- Genre: Comedy festival
- Location(s): California
- Years active: 2013
- Founded: 2013

= YouTube Comedy Week =

Event on YouTube

YouTube Comedy Week was an event on YouTube, and produced by Jash in the US and ChannelFlip in the UK. Comedy week was an event that ran from May 19–25, 2013, and brought "the best of UK and US talent together on YouTube." This was the first of a planned annual YouTube Comedy Week.

The Big Live Comedy Show began the event, was hosted by Kyle Mooney, and was opened by Sarah Silverman and Seth Rogen. This was stage show that was broadcast live.

==Announcement==
Arnold Schwarzenegger was featured in a video that promoted Comedy Week, and earned over 3.8 million views in one week.

Following YouTube's announcement of the event, several news publications reported about the event.

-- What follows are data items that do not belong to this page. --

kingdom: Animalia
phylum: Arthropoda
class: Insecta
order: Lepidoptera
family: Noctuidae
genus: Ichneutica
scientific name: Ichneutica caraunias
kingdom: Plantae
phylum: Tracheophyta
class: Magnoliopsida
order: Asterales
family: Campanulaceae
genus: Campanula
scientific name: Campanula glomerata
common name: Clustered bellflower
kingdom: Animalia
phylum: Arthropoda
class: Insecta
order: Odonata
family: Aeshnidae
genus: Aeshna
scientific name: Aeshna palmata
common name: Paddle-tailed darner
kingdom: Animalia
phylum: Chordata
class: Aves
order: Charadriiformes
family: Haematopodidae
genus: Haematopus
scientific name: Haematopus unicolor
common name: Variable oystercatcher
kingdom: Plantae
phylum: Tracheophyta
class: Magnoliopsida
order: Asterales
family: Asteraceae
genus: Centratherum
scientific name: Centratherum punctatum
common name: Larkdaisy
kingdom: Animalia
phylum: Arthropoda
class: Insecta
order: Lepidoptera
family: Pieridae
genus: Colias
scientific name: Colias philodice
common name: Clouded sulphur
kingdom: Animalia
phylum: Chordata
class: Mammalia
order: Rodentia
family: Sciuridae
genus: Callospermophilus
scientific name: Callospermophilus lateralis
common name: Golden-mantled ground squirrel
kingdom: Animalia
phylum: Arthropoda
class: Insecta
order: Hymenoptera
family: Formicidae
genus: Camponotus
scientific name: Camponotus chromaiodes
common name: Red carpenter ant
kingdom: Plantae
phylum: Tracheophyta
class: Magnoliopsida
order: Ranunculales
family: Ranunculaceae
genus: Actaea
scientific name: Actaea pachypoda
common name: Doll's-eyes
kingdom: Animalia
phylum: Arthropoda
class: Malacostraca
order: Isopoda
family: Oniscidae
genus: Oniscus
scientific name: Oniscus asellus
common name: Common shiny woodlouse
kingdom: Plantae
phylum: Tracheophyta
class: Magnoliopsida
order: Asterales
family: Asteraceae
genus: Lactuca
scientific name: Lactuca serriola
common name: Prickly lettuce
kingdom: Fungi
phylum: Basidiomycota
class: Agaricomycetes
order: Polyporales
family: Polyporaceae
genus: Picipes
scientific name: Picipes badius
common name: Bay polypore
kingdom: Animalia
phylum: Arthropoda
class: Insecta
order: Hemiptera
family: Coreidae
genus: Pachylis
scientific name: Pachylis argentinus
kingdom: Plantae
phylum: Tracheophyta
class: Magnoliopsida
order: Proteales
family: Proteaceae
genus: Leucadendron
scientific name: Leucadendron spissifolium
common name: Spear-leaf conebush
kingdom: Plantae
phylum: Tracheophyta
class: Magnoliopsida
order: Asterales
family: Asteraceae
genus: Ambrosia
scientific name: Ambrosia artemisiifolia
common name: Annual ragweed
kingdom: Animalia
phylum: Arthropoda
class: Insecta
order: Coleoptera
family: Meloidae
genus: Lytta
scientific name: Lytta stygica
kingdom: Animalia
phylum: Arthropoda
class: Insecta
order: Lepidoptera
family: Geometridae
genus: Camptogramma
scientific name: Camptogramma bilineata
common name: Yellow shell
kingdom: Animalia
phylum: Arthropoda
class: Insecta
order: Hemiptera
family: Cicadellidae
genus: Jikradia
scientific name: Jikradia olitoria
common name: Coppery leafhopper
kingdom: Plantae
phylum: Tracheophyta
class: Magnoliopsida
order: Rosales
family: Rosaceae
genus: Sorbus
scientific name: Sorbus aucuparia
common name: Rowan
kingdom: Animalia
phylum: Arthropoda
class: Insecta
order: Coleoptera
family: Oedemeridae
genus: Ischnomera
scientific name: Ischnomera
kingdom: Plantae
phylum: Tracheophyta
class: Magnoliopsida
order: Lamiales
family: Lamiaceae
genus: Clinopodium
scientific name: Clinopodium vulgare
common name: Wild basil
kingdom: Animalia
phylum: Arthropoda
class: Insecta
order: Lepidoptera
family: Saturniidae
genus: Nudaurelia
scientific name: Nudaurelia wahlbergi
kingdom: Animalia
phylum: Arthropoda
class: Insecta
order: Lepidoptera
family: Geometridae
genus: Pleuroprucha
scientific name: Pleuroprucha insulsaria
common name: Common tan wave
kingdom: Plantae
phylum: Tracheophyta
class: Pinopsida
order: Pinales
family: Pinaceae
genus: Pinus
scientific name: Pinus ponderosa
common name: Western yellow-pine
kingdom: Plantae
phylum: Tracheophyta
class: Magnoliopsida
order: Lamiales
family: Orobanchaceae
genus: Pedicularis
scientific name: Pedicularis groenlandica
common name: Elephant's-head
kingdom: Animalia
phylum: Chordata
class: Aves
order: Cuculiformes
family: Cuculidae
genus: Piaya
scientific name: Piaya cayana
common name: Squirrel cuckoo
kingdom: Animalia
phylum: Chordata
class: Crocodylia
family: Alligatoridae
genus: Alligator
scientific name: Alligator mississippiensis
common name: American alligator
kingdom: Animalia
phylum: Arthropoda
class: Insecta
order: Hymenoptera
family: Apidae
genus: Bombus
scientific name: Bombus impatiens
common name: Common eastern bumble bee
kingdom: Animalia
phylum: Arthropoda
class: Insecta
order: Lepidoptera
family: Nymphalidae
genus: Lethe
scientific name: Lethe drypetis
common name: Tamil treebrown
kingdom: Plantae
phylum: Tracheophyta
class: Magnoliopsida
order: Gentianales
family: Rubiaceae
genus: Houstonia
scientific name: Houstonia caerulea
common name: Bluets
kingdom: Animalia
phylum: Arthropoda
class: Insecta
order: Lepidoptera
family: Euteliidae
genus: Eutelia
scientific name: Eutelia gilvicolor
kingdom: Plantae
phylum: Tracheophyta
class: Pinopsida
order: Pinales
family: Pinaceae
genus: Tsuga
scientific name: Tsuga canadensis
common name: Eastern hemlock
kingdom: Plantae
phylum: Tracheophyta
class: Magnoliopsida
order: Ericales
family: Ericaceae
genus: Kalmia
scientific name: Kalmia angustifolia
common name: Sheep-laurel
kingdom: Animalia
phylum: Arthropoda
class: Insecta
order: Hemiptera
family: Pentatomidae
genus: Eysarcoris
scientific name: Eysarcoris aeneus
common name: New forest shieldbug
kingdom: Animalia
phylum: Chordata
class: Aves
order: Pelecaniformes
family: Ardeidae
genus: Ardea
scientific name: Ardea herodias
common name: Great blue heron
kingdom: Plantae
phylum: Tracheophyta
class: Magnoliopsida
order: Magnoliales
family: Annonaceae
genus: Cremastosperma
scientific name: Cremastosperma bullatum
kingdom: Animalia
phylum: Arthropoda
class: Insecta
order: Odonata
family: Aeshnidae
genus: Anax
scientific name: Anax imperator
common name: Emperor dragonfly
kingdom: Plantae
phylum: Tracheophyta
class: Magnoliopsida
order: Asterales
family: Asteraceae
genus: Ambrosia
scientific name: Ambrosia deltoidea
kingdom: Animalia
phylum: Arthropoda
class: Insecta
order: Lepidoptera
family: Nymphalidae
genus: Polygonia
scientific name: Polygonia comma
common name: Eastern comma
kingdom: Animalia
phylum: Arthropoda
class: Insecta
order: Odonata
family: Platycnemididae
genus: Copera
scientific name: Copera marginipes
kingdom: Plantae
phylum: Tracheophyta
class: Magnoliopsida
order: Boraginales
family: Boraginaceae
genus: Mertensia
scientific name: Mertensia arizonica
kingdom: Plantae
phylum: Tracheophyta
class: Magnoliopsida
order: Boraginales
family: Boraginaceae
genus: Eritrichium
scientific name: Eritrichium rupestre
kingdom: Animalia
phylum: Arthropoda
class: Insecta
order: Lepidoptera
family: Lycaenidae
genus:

Tubefilter reported that YouTube had "hyped" the Comedy Week event with television advertisements.

==Reception==
===Commercial===
As of July 10, 2013, The Big Live Comedy Show has garnered nearly 1 million video views and has approximately 73% likes on its YouTube rating. Other videos uploaded by YouTube during Comedy Week, struggled to get past 250,000 views (as of July 10, 2013). However, the Gregory Brothers' The History of YouTube earned over 2 million video views (as of July 10, 2013).

===Critical reception===
Schwarzenegger's promotional video, Ryan Higa's Google Glass Human, and the Fine Brothers' YouTubers React to Try to Watch This Without Laughing or Grinning were met with positive reception and called the "winners" of Comedy Week. However, due to Higa and the YouTubers React series having established success on YouTube, and Schwarzenegger's video being uploaded as a promotional video rather than a comedy one during the event, the overall event was met with mixed reviews by Adweek and other publications alike.

The performers and entertainers involved in the event featured a mixture of traditional and new media stars and personalities. The comedy show was met with negative to mixed reception, as the particular mixture of new and traditional media was criticized, as most traditional media stars were reported to seemingly not care about YouTube or its Comedy Week event. The performances by YouTube personalities were met with better reception than those of mainstream media stars.